◆ Work to be completed
Write down exactly the lines of the listing below, beginning with the one containing "lpm_ram_dq0 d_ram1(malu[9:2],ram_clk,mb,mwmem,mmo);" and closing with the final line.

◆ Records supplied
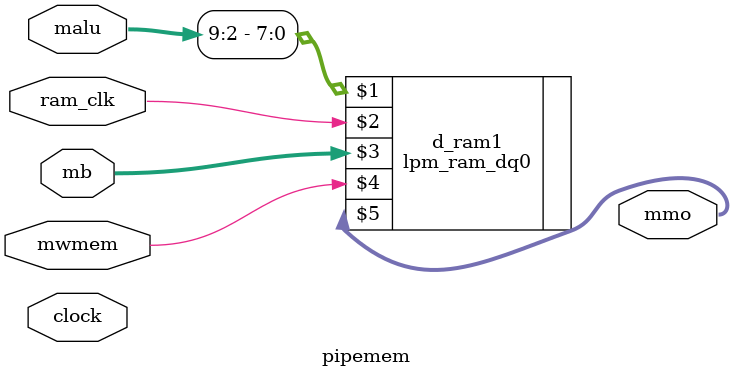
<source format=v>
module pipemem( mwmem,malu,mb,clock,ram_clk,mmo);

   input         mwmem;
   input  [31:0] malu,mb;
   input         clock,ram_clk;

   output [31:0] mmo;

// wire mwmem_clock;
// assign mwmem_clock = mwmem & (~clock) ;

   lpm_ram_dq0 d_ram1(malu[9:2],ram_clk,mb,mwmem,mmo);

endmodule

</source>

◆ Exercise response
   lpm_ram_dq0 d_ram1(malu[9:2],ram_clk,mb,mwmem,mmo);

endmodule

</source>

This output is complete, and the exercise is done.